Modular Python pipeline that converts raw receipt documents (images or PDFs) into structured, analytics-ready JSON.
Project description
Open Receipt Extractor
Open Receipt Extractor is an open-source, modular Python library that converts raw receipt documents — images or PDFs, including poor-quality photos (wrinkled, skewed, shadowed, faded) — into structured, analytics-ready JSON. It supports bilingual extraction in English and French, covering common Canadian tax regimes (GST/HST/TVQ/QST) and international variations (VAT, sales tax).
The library is designed to be consumed by other developers. You bring the bytes; Open Receipt Extractor handles the extraction. How those bytes arrive — uploaded via a FastAPI endpoint, received as an email attachment, pulled from a cloud bucket, or read from a folder — is entirely up to your application. The library starts at raw bytes and returns a validated Receipt object; what you do with the result is your call.
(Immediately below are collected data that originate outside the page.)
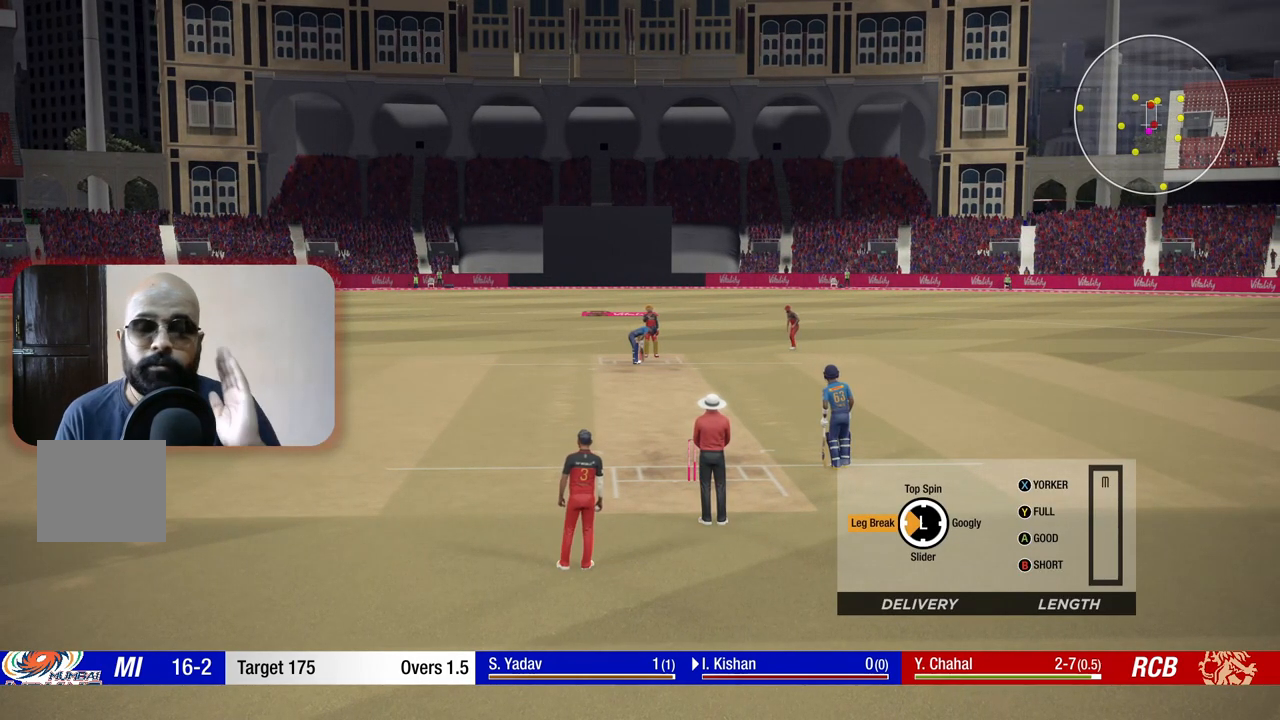
{"buttons": [], "left_stick": "left", "right_stick": "center", "events": []}
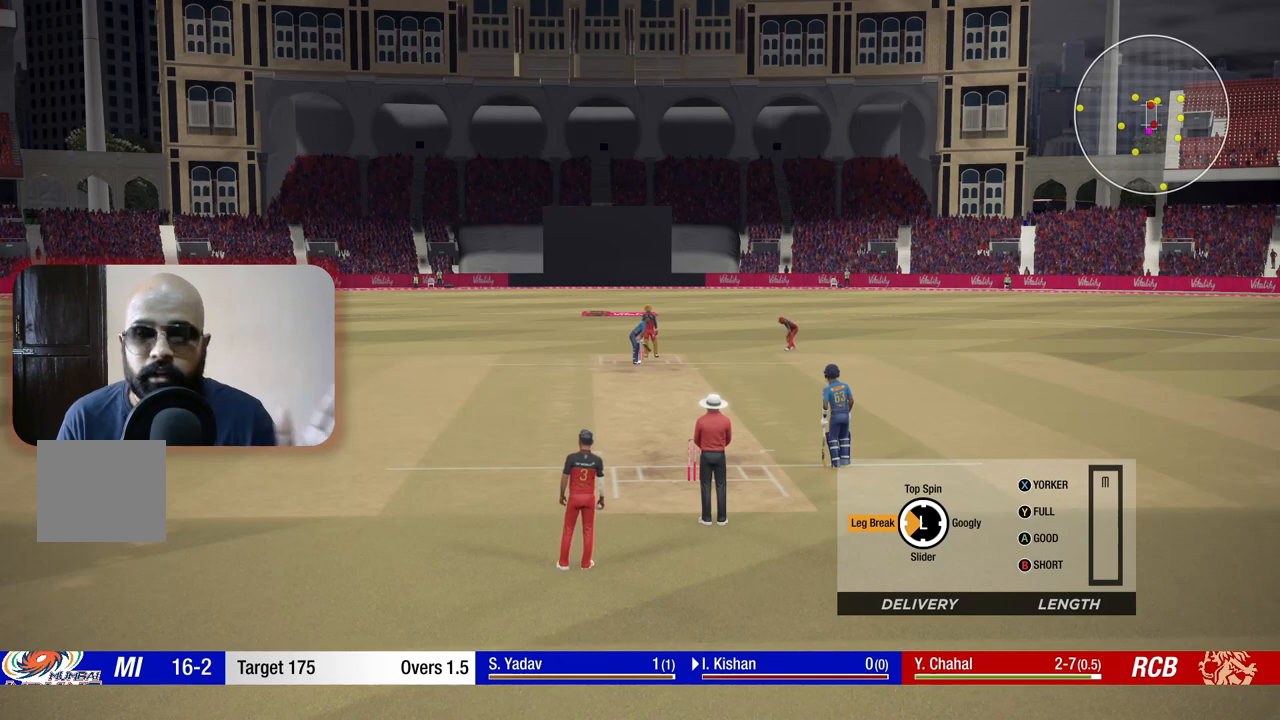
{"buttons": [], "left_stick": "left", "right_stick": "center", "events": []}
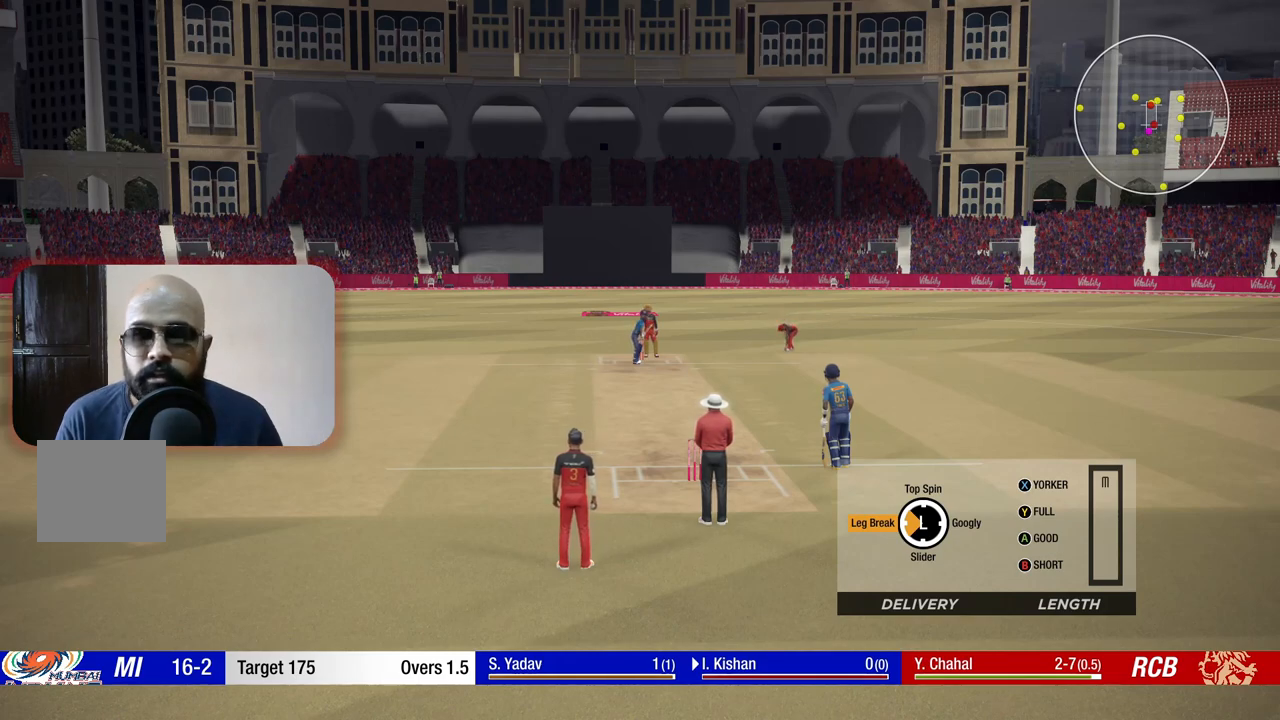
{"buttons": [], "left_stick": "left", "right_stick": "center", "events": []}
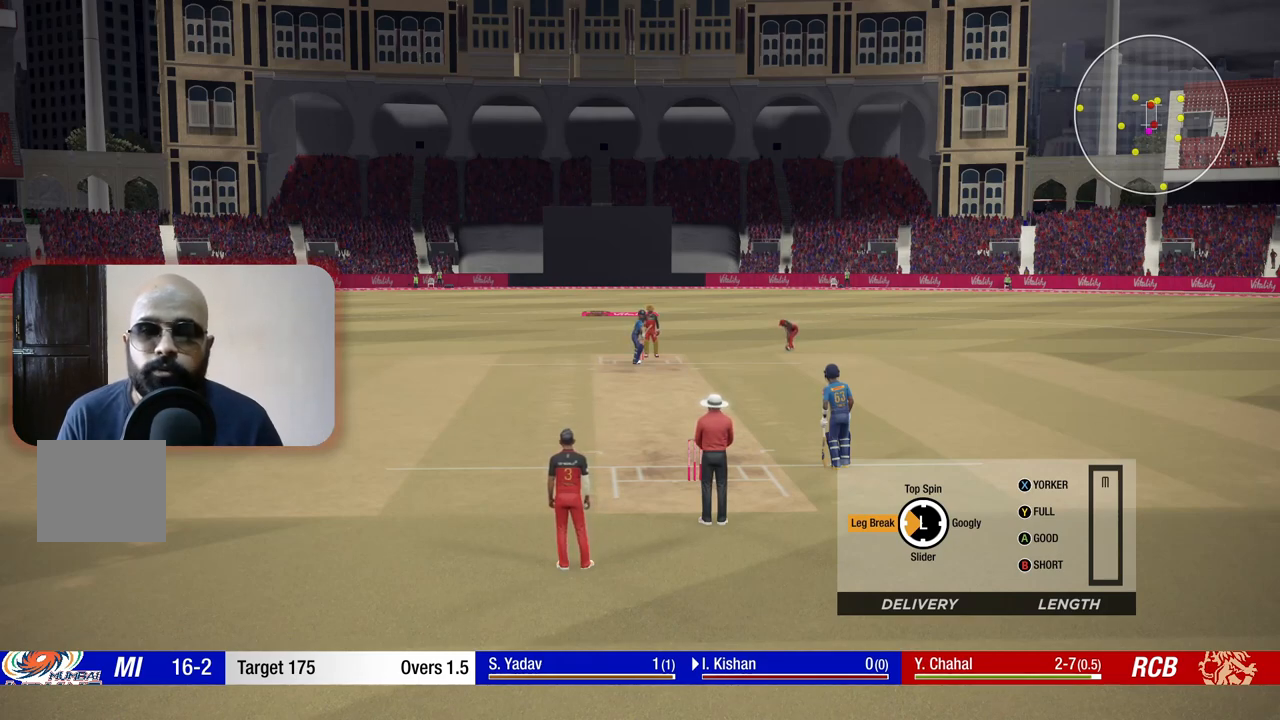
{"buttons": [], "left_stick": "left", "right_stick": "center", "events": []}
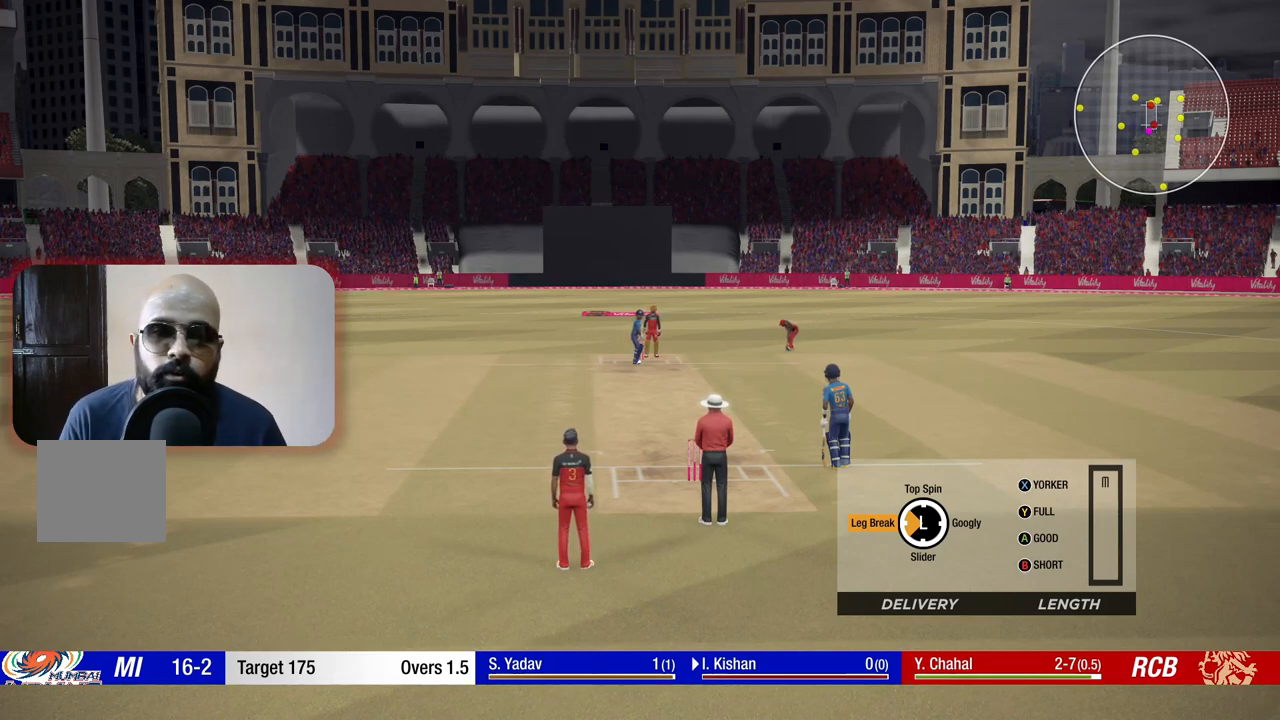
{"buttons": [], "left_stick": "left", "right_stick": "center", "events": []}
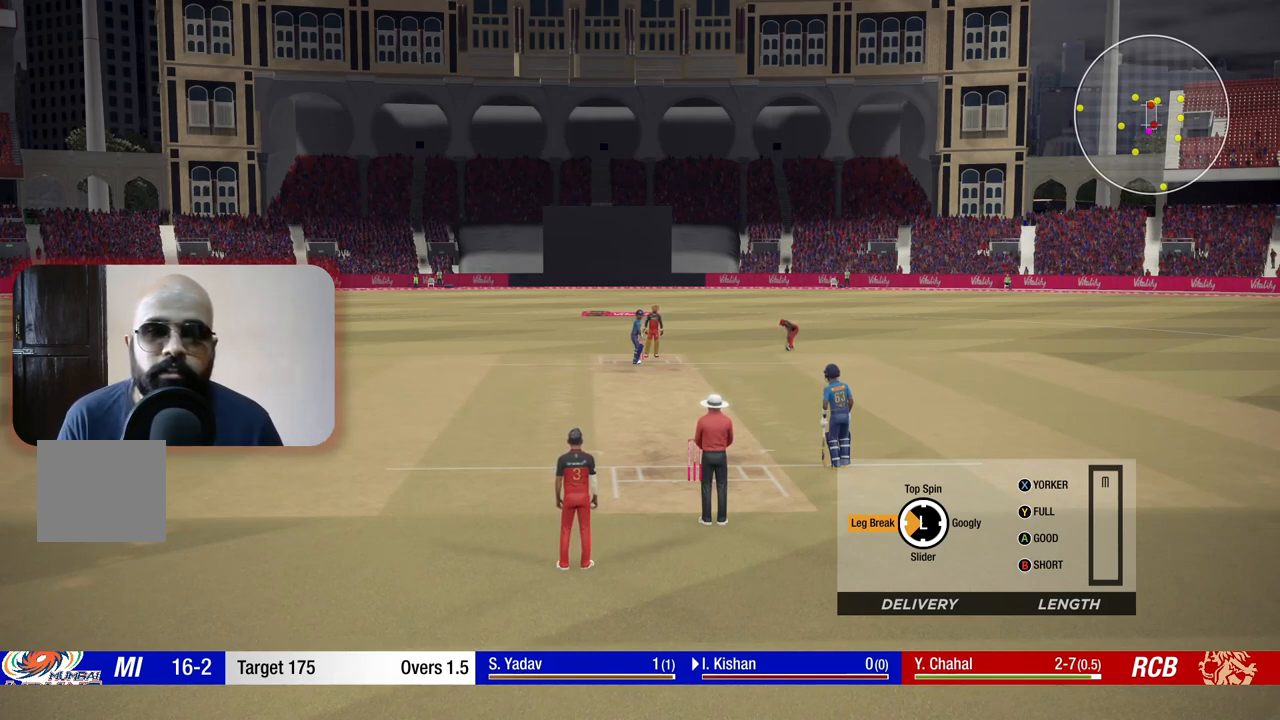
{"buttons": [], "left_stick": "left", "right_stick": "center", "events": []}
The pipeline is also designed to be pluggable: OCR engines, preprocessing strategies, and output backends are all interchangeable without modifying core parsing logic.
What It Produces
For every receipt processed, the pipeline emits:
| Output | Format | Description |
|---|---|---|
| Receipt JSON | Receipt Pydantic model → JSON |
Merchant, transaction, amounts, taxes, line items, confidence score |
| Tabular export | receipts + receipt_items rows |
Flat rows ready for data warehouse ingestion |
| Debug artifacts | Images, OCR JSON, parse trace | Stored to a configurable backend for audit and continuous improvement |
Architecture Overview
The pipeline runs through seven sequential stages, each encapsulated in its own module:
Input bytes (image or PDF)
│
▼
1. Document Normalization ── Detect format; decode bytes into PageImage[]
│
▼
2. Image Preprocessing ── Generate up to 6 enhanced variants per page
│
▼
3. OCR (Pluggable) ── Extract text + bounding boxes + confidence
│
▼
4. Layout Reconstruction ── Group tokens into lines/blocks; detect right-aligned amounts
│
▼
5. Receipt Parsing ── Extract merchant, date, totals, taxes, line items, payment
│
▼
6. Validation & Scoring ── Cross-check math; compute parse_confidence; flag for review
│
▼
7. Structured Output ── Emit validated JSON; persist artifacts
│
▼
Receipt JSON
For full architectural detail, see ARCHITECTURE.md and the design document.
Quick Start
Installation
Install the core package:
pip install open-receipt-extractor
Install with PDF support (recommended):
pip install "open-receipt-extractor[pdf]"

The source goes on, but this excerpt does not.